(Beginning of DOCUMENT SEGMENT)

Other aspects of Qlai culture vary greatly, as they would in any species that isn’t from Star Trek. From the use of flower-covering garments in public (though covering the anus is nearly universal) to body-dyeing and other appearance modifications. Most cultures that encourage or enforce the former, and many that don’t will feature “seed houses,” essentially small enclosed zoos with pollenating animals where families can go to enable breeding, without the otherwise inherent risk of external influence. Nonetheless paternity plays very little role in Qlai psychology and culture, and when dealing with sexual aliens, most will prefer to be thought of as female despite being hermaphroditic (calling a Qlai male is rather like calling somebody a sperm donor).
And see, all of that detail, all of that nuance and culture, all arose as a logical conclusion of that single tarting premise of an animal that uses pollination. I started with one trait, an virtually no preconceptions (except that I kind of wanted them to be pink. No real reason for or against that anyway) and it spiraled out into, if I do say so myself, a fairly well-formed species I can write about whenever and however I like. Distinct from anything terrestrial, yet clearly an organism with an evolutionary pattern not all that different form our own.
Any sci-fi writers out there, please feel free to use the guidelines in this post to help design your own aliens. These steps are free to use. Just don’t use the Qlai. These guys are mine.

(End of DOCUMENT SEGMENT)
(Beginning of DATASET ENTRIES)

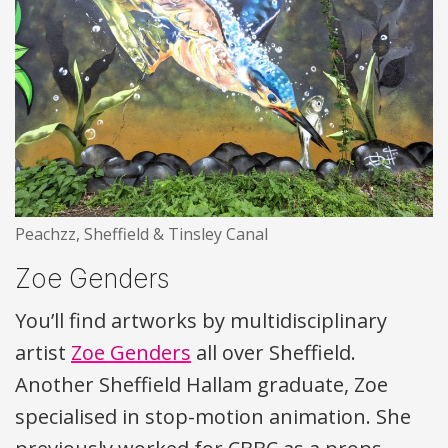
Peachzz, Sheffield & Tinsley Canal
Zoe Genders
You’ll find artworks by multidisciplinary
artist
Zoe Genders
all over Sheffield.
Another Sheffield Hallam graduate, Zoe
specialised in stop-motion animation. She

(End of DATASET ENTRIES)

JOB ITEM:
Answer these questions using the post about the Qlai:
(a) How does the post describe "seed houses"?
(b) What color did the writer want the Qlai to be?
(c) What does the writer ask sci-fi writers not to use?

EXERCISE ANSWER:
(a) They are small enclosed zoos with pollinating animals, where families can go to enable breeding.
(b) Pink.
(c) The Qlai.